Very simply the multiplex hologram is the holographic storage of photographic information. In the first stage a series of photographs or a certain amount of motion picture footage of the subject is exposed. The number of stills or frames taken depends on how much of an angle of view you want of the subject in your finished hologram. For example if you want a 360 degree view of the subject you might expose 3 frames per degree of movement around the subject (usually the camera remains stationary and subject rotates) this will result in the exposure of 1080 frames. When your film is developed you proceed to the holographic lab and (using a laser) make a series of "slit" holograms using each frame of film as a subject for each slit of holographic film. The slits are usually about one millimeter wide and are packed so closely that there is no "dead space" in between. Also the hologram is bleached so that the strips disappear. Usually a multiplex hologram yields horizontal not vertical parallax. This is because the camera usually moves around (or the subject moves around in front of the camera) and doesn't usually pass over the subject. Also, psychologically, horizontal parallax is much more desirable and the lack of horizontal parallax, to humans, is much more noticeable than the lack of vertical parallax. The multiplex hologram is usually, though not always, made on flexible film coated with the same holographic emulsion as the plates. The procedure can be totally mechanized so that a machine can expose a slit hologram per each frame af footage at a very rapid pace. The advantage of this type of hologram is that you can now have a hologram of almost anything you can capture on ordinary film without the need of the expensive, clumsy pulse ruby laser. The disadvantage is that it is not truly a hologram but photographic information holographically stored. It seems that it will have a very solid place in the growing field of display and advertising holography.

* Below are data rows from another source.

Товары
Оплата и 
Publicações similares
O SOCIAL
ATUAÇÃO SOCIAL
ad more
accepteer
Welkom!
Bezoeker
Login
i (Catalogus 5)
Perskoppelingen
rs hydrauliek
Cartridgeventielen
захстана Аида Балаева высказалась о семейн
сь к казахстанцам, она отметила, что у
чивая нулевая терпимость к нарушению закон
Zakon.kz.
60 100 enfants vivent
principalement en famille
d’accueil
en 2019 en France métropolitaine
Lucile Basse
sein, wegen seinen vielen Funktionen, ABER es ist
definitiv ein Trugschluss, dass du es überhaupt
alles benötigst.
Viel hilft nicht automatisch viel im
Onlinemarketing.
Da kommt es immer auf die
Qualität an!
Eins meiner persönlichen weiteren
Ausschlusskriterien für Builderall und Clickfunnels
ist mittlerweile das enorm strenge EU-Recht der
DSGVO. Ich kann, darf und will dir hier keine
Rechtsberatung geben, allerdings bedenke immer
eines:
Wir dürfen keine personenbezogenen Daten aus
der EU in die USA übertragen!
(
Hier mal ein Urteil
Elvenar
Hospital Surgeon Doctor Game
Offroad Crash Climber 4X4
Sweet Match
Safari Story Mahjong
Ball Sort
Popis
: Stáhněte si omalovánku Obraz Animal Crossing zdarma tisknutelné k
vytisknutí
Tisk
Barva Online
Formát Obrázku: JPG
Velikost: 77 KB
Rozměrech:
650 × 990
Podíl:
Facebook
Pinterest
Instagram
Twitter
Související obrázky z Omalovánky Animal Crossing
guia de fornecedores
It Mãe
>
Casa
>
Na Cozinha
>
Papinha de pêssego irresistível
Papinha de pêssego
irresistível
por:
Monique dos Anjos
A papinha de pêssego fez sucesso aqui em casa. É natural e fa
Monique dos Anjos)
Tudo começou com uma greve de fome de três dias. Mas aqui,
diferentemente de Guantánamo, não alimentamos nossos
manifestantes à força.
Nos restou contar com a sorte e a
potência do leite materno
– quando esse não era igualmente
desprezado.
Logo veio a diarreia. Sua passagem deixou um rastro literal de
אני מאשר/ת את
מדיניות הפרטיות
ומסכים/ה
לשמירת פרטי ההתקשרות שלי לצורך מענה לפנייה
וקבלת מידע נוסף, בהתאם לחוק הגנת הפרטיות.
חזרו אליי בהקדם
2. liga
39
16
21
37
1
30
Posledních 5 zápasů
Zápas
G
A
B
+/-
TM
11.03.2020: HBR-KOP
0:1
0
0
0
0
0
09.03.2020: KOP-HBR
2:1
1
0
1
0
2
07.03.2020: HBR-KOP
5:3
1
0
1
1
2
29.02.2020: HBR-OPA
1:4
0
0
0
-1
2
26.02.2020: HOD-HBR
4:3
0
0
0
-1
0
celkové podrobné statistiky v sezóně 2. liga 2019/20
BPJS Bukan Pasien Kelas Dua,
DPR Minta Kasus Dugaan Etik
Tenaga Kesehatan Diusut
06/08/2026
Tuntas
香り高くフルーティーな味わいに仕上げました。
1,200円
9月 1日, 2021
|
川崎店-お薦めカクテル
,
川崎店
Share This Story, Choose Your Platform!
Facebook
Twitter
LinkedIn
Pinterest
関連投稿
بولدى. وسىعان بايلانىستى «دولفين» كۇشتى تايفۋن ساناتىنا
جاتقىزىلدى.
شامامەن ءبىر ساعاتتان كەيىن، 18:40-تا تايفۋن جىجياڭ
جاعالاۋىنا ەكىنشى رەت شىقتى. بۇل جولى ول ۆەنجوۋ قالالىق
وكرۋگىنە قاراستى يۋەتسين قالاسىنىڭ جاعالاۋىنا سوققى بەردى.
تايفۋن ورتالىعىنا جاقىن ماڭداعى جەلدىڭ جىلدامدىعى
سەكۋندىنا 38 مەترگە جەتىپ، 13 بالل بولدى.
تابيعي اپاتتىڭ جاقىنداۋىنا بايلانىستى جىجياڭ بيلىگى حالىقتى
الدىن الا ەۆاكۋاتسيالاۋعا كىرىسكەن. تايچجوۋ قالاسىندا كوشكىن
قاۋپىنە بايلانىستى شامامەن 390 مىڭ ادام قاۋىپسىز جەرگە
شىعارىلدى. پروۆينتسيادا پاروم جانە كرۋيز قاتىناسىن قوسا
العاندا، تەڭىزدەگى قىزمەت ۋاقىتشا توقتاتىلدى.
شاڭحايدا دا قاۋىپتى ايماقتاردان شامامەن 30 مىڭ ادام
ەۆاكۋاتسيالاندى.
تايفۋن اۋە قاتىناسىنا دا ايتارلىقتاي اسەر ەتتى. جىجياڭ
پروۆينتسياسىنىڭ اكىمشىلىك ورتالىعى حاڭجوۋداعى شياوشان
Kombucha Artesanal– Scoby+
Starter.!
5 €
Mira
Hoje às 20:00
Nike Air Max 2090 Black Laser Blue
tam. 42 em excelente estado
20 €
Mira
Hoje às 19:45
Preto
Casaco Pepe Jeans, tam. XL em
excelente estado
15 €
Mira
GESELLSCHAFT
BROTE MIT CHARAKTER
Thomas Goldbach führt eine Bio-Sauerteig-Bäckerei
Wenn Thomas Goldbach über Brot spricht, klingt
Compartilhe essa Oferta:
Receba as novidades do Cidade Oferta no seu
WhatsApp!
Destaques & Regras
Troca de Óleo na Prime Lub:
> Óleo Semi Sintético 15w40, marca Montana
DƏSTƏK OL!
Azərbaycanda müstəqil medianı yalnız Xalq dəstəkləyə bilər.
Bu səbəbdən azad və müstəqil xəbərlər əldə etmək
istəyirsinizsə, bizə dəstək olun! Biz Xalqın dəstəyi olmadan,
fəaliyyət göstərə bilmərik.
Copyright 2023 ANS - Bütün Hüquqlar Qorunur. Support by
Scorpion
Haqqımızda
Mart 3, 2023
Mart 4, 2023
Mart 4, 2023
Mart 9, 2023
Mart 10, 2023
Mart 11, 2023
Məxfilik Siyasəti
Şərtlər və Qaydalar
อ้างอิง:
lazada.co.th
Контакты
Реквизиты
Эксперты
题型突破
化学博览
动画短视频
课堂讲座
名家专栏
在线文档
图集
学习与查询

The image hologram which was mentioned earlier also has an advantage which will make it one of the types widely used in display holography. The image hologram can be played back with ordinary "white light" from an uncoated incandescent bulb. An image hologram can be either reflection type or trasmission type however, it is more impressive as a transmission type because unlike an ordinary transmission hologram the image transmission hologram can play back well with an unfiltered white light source. The image hologram can be formed by placing the correct lens between the subject or scene and the holographic film plane. The subject is thusly focused directly onto the film plane and a hologram is made of that focused image. This type of hologram is very pleasing because the object seems to come out at you like a real image but it is not pseudoscopic. The real advantage is that the image transmission hologram has much less color dispersion or spectral smear than an ordinary transmission hologram and when you playback with an ordinary uncoated light bulb there is a rainbow effect but the image remains very sharp. Another way to make an image hologram is by copying the focused real pseudoscopic image of an original or master hologram. The result is a second generation image transmission hologram whose virtual image is orthoscopic.